Kürtlerin, bağımsız bir devlet olmayı başarma becerisinin reddi modern-öncesi zamanlara kadar gider. Örneğin on altıncı yüzyılın ortasında bir Osmanlı memuru Sultanı’na Kürtlerin hükümet etmeye vasıflı olmadıklarını nasihat etmektedir:

Gerçekte, hain bir Kürt, varsayalım ki Tahamtan-vari cesaretiyle ün salmış, hatta…cesaretin görkemli yapısının sağlam bir sütunu olsa da hiçbir zaman iktidar koltuğunda oturmaya lâyık değildir ve karşıt iki taraf ona döndüğünde doğruyu yanlıştan ayırma yeteneği yoktur. Eğer bunlar silahlı ve atlı bir askeri birlik kurabilirlerse bu en büyük şanstır…(Mustafa ‘Ali 1979: 63).

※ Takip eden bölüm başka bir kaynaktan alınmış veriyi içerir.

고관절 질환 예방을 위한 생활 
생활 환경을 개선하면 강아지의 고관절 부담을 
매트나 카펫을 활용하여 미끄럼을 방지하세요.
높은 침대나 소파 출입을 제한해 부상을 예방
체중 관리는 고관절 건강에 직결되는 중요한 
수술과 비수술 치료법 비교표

Mustafa’nın Kürtlerin hükümet etme yetilerini reddi, aslında bir yerde de, Kürt devlet yapısının gerçekliğinden kaynaklanıyor. Mustafa’nın Counsel for Sultans (Nasihatname) isimli (1581’de yazılmış) eserinden yapılan alıntıda, Mustafa, Kürtlerin Arap bölgelerinin hakimleri olan Haşemitler kadar güçlü olduklarından yakınmıştır. Mustafa şunu iddia etmektedir:

Kürt karakteri inatçılık ve ayak diremeden başka bir şey değildir… Bunun içindir ki bundan önceki Sultanların yönetimi altında beylerbeyi görevi hiçbir zaman Kürtlere ya da Türklere [Türkmenlere?] verilmemiştir, hatta beylik görevini bile, ataları gelecek kuşaklar için beylik unvanını tuta gelmiş olan beyin oğlundansa, bunlardan birine vermek münasip görülmemiştir. Fakat bizim devrimizde bu sınıf farkını tarassut etmek külliyen ortadan kalkmıştır. Türkler ve Kürtler, eğer gümüş ve altın paralara sahipseler, Haşemit önde gelenlerinden dahi daha yüksek yerlere layık görülüyorlar (Ibid).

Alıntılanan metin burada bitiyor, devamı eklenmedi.